| Data shown |
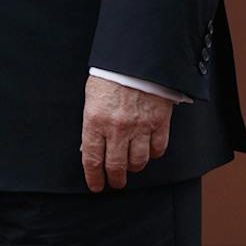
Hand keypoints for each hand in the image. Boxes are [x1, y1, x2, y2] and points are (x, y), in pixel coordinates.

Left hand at [79, 76, 172, 191]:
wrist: (137, 59)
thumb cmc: (110, 76)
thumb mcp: (91, 99)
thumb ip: (91, 125)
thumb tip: (87, 148)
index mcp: (95, 121)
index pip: (92, 159)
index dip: (94, 177)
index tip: (96, 186)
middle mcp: (117, 128)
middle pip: (116, 166)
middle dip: (115, 179)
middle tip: (115, 182)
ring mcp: (140, 127)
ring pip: (138, 161)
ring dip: (133, 168)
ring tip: (130, 167)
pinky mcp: (159, 123)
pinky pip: (158, 149)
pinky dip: (153, 154)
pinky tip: (148, 152)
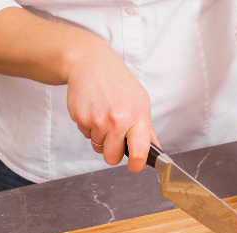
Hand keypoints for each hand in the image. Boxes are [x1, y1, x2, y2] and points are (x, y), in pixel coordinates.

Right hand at [0, 8, 158, 171]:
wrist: (91, 63)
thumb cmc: (119, 84)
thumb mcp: (141, 102)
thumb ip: (147, 130)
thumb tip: (156, 150)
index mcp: (137, 117)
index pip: (139, 151)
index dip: (137, 164)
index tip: (135, 165)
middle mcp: (117, 121)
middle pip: (112, 158)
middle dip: (113, 154)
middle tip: (116, 140)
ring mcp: (96, 120)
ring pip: (98, 146)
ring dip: (101, 137)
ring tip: (104, 116)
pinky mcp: (80, 117)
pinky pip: (85, 135)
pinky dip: (89, 127)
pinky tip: (94, 110)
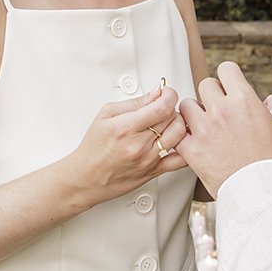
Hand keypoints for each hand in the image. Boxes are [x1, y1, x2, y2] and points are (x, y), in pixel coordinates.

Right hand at [65, 84, 189, 205]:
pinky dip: (186, 147)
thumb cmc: (93, 147)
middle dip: (171, 108)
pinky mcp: (155, 171)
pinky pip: (181, 160)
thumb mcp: (106, 115)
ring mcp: (149, 159)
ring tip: (167, 123)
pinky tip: (178, 140)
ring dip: (178, 124)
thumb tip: (157, 93)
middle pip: (173, 118)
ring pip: (180, 135)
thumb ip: (135, 102)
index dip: (170, 95)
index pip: (163, 106)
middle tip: (163, 109)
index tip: (167, 93)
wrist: (85, 178)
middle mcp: (139, 144)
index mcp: (126, 127)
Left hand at [178, 62, 271, 196]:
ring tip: (204, 125)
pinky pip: (177, 133)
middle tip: (218, 108)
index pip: (226, 70)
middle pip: (205, 85)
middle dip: (211, 95)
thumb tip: (266, 106)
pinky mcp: (193, 151)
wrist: (266, 194)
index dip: (228, 77)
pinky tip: (193, 142)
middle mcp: (222, 110)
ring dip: (194, 113)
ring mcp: (205, 130)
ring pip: (186, 106)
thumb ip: (267, 114)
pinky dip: (183, 135)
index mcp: (246, 100)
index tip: (230, 86)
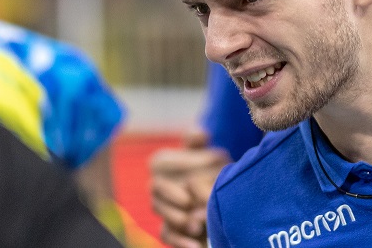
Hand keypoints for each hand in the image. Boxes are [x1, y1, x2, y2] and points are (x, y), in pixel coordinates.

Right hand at [149, 129, 230, 247]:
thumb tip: (199, 134)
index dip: (170, 187)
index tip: (188, 193)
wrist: (216, 181)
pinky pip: (167, 235)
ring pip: (162, 219)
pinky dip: (180, 242)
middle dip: (173, 209)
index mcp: (160, 163)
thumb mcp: (204, 147)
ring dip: (179, 226)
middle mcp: (156, 186)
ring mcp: (163, 209)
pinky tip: (196, 245)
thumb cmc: (207, 160)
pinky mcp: (171, 227)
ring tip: (198, 228)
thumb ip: (198, 139)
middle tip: (194, 215)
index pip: (156, 174)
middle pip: (155, 200)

| What you are asked to do |
An exact transcription of the material is required, without any pictures.

| Problem solution |
Hand keypoints for each hand in the image. Boxes are [x1, y1, x2, y2] and points are (x, y), in pixel coordinates.

Left hand at [79, 76, 172, 191]:
wrist: (137, 59)
thumb cmc: (110, 76)
thumb mcp: (91, 99)
thumb ip: (91, 125)
thumb tip: (87, 148)
index mcp: (95, 121)
index pip: (92, 159)
index dip: (94, 177)
index tip: (96, 186)
middle mcp: (117, 128)
middle pip: (116, 166)
middle dip: (115, 179)
middle tip: (115, 182)
ring mcp: (140, 127)
ring pip: (138, 161)
ring dip: (133, 168)
ring tip: (130, 167)
pinky mcp: (159, 123)
pinky pip: (158, 149)
pinky dip: (153, 154)
pinky tip: (148, 152)
Hand keypoints for each hand in the image. Boxes are [x1, y1, x2, y2] and points are (x, y), in pixel coordinates.

Right hand at [0, 8, 158, 171]:
wrist: (91, 63)
thumb cmc: (119, 84)
thumb mcp: (141, 102)
thumb ip: (147, 130)
thumb tip: (156, 150)
index mcp: (137, 117)
index pip: (139, 151)
index dip: (137, 164)
index tip: (135, 165)
middle mcp: (117, 121)
middle pip: (112, 158)
middle dip: (113, 154)
middle tip: (116, 140)
ring mcp: (96, 120)
ring pip: (98, 146)
ring dip: (101, 137)
ring tip: (104, 116)
pinky mcp: (80, 117)
pinky pip: (85, 135)
pinky dip: (89, 127)
pinky tip: (94, 110)
Hand keypoints for each hand in the image. Boxes are [x1, y1, x2, y2] and points are (x, y), in pixel coordinates.

Right hand at [65, 84, 189, 205]:
pinky dip: (186, 147)
thumb cmc: (93, 147)
middle dip: (171, 108)
pinky mcp: (155, 171)
pinky pip: (181, 160)
thumb mcp: (106, 115)
ring mcp: (149, 159)
ring tip: (167, 123)
pinky tip: (178, 140)
ring dip: (178, 124)
thumb tip: (157, 93)
middle pip: (173, 118)
ring pip: (180, 135)
thumb ip: (135, 102)
index dip: (170, 95)
index pip: (163, 106)
middle tip: (163, 109)
index tip: (167, 93)
wrist: (85, 178)
middle mcp: (139, 144)
index mcp: (126, 127)
Left hand at [178, 62, 271, 196]:
ring tip: (204, 125)
pinky pip: (177, 133)
middle tip: (218, 108)
index pip: (226, 70)
middle pip: (205, 85)
middle dip: (211, 95)
thumb tip: (266, 106)
pinky mcp: (193, 151)
wrist: (266, 194)
index dip: (228, 77)
pinky tip: (193, 142)
middle mcp: (222, 110)
ring dip: (194, 113)
ring mcp: (205, 130)
ring pip: (186, 106)
thumb ip: (267, 114)
pinky dip: (183, 135)
index mcp: (246, 100)
index tip: (230, 86)
Hand keypoints for each hand in the image. Boxes are [x1, y1, x2, y2] and points are (x, y), in pixel coordinates.

Right hand at [149, 129, 230, 247]:
thumb tip: (199, 134)
index dip: (170, 187)
index tip: (188, 193)
wrist: (216, 181)
pinky pip: (167, 235)
ring pip: (162, 219)
pinky dip: (180, 242)
middle dip: (173, 209)
index mcp: (160, 163)
thumb mcp: (204, 147)
ring dip: (179, 226)
middle mcp: (156, 186)
ring mcp: (163, 209)
pinky tip: (196, 245)
thumb cmc: (207, 160)
pinky mcp: (171, 227)
ring tip: (198, 228)
thumb ip: (198, 139)
middle tip: (194, 215)
index pip: (156, 174)
middle pip: (155, 200)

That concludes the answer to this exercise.